Понятие «советизация» является уловкой занимающегося самообманом мышления, застывшего в архаическом уже стереотипе, бессильного перед проблемами современности и во всех своих бедах обвиняющего внешний фактор.

Разновидности мессианства

С давних пор каждый катастрофический оборот нашей истории вызывал немедленное возвращение мессианско-романтической легенды, которая с течением времени сама приводила к духовной катастрофе.

Уже первое появление легенды, получившей название барской конфедерации[133], не предвещало ничего хорошего из-за своей двусмысленности.
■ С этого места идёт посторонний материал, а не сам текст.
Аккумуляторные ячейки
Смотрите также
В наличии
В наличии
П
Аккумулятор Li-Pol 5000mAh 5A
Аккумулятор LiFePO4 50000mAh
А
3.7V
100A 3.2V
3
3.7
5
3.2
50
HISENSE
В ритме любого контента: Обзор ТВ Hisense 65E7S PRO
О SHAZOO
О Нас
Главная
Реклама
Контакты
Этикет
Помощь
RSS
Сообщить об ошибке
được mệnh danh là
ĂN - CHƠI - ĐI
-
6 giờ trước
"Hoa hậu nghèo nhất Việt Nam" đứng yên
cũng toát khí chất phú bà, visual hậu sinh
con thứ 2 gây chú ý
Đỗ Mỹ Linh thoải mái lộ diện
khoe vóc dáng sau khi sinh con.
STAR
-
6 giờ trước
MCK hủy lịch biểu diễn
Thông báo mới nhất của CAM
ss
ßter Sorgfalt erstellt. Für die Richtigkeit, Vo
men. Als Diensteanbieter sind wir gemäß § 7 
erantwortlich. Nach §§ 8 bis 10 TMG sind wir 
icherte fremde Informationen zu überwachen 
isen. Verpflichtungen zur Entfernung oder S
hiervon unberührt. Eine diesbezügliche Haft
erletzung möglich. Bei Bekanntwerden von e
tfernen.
Это был порыв патриотизма в защиту свободы, но в то же время темный и слепой, опирающийся на идеи мракобесия.

С тех пор патриотизм можно сводить до уровня образцов Темнограда[134], а мракобесие в ореоле патриотической легенды поднимается на недосягаемую высоту.

Но это — используя любимые слова наших летописцев — посев на будущее, все это буйно зацветет в независимой Польше. Пока продолжалась эпоха рабства, на первый план выдвигалась борьба с захватчиками, возводящая в ранг национальной святыни даже самые странные идеи, лишь бы они предпринимались с патриотическими намерениями. Мессианство в духе приходского учения о Польше как избраннице божественного провидения, возложенное на себя конфедератами, было воспринято великими поэтами-романтиками, которые подкрепили его своим авторитетом и сделали поэтическим каноном. Под накалом самых высоких страстей польскому патриотизму были привиты понятие Польши как Христа народов, невинно страдающей ради спасения мира, пристрастие к мученичеству, тем скорее ведущему к воскресению, чем больше будут страдания народа, вера в спасительную силу демонстративной жертвы, рано или поздно приводящей к чудесному изменению жестокой судьбы благодаря то ли пробудившейся совести человечества, то ли внеземной справедливости.
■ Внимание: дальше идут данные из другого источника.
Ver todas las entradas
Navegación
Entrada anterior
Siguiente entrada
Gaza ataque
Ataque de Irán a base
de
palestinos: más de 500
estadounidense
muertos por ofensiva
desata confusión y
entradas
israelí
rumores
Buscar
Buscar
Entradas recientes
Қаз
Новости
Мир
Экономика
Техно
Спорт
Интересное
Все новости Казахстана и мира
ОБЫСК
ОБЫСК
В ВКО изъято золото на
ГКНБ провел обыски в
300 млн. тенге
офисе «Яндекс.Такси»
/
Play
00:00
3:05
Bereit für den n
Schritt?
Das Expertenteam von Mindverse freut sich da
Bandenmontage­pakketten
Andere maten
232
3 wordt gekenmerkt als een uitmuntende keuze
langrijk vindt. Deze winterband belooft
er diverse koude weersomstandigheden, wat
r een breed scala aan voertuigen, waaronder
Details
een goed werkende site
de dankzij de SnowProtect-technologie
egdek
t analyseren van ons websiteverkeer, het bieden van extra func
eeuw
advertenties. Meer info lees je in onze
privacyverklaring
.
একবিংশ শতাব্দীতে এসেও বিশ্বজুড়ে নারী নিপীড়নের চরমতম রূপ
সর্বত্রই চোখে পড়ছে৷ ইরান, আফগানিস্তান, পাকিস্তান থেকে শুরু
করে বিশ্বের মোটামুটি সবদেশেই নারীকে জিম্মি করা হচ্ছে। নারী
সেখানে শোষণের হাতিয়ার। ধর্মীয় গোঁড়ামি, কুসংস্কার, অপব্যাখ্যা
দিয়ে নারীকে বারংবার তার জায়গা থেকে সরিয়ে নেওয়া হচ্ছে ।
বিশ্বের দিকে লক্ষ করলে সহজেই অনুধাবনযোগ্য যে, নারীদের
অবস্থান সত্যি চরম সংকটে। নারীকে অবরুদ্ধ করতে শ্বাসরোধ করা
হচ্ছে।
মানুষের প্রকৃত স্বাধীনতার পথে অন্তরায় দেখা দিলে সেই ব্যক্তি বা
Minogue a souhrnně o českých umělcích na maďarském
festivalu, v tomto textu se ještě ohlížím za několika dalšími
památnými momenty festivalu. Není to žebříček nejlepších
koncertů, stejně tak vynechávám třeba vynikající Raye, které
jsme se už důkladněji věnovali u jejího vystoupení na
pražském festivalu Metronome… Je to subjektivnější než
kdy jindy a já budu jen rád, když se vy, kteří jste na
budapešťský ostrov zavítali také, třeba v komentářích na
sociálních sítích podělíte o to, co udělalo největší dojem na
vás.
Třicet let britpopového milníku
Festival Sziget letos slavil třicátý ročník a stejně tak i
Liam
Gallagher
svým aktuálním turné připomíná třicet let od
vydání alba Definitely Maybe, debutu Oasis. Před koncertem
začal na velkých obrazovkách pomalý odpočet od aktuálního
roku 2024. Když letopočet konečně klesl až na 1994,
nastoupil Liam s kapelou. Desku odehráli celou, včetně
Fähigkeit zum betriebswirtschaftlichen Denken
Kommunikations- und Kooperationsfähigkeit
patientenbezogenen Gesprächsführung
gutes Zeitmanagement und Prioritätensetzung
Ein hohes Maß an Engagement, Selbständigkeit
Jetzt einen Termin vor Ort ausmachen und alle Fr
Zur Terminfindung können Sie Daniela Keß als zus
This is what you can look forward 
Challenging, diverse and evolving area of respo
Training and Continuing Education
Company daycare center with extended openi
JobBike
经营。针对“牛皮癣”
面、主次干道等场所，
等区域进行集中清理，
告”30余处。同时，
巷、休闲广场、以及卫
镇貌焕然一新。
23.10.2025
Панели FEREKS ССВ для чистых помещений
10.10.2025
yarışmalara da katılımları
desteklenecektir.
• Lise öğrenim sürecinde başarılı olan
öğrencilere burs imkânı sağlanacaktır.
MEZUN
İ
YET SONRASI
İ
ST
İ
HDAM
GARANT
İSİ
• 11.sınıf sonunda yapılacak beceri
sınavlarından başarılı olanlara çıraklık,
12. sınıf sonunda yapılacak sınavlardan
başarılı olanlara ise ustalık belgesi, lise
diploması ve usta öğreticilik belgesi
По прошествии времени и с изменением обстановки доктрины мессианства выдохлись, оставив, однако, в нашей психической структуре деформированные, но заметные следы. Это, с одной стороны, проявляющееся в различных формах чувство, что мировой историей полякам уготовано исключительное моральное предназначение, а с другой — склонность к иррациональной вере в чудеса, которые позволяют, несмотря на самые трудные препятствия, его выполнить.

Короче говоря, наша психическая структура независимо функционирует в замкнутом круге: исключительность осуществляется с помощью чудес, а чудеса еще больше подчеркивают исключительность.

Бессмысленность, подобно самосейке, бурно растет на нашем наследии. Кто сосчитает те вдохновенные декларации о наших моральных преимуществах и миссиях, о средиземноморском «мосте», ведущем на Восток, о направленных на нас глазах всего мира, о всеобщем восхищении непредвиденностью наших действий, на которые никто другой не мог бы решиться? О том, что для нас оскорбительна трезвая и расчетливая жизнь, что такая добродетель, как наша, не может не быть награждена, что так или иначе нас увенчает победный лавр, ибо масштаб неудач является, по сути дела, мерой моральной победы?

Эти маниакальные формы самоутешения были, на худой конец, оправданны в условиях крайнего несчастья народа, когда со всех сторон надвигалась гибель и не на что было надеяться. Фантазирование было в этих условиях адекватно безнадежности, а вытекающее из него поведение можно было простить огромным количеством жертв.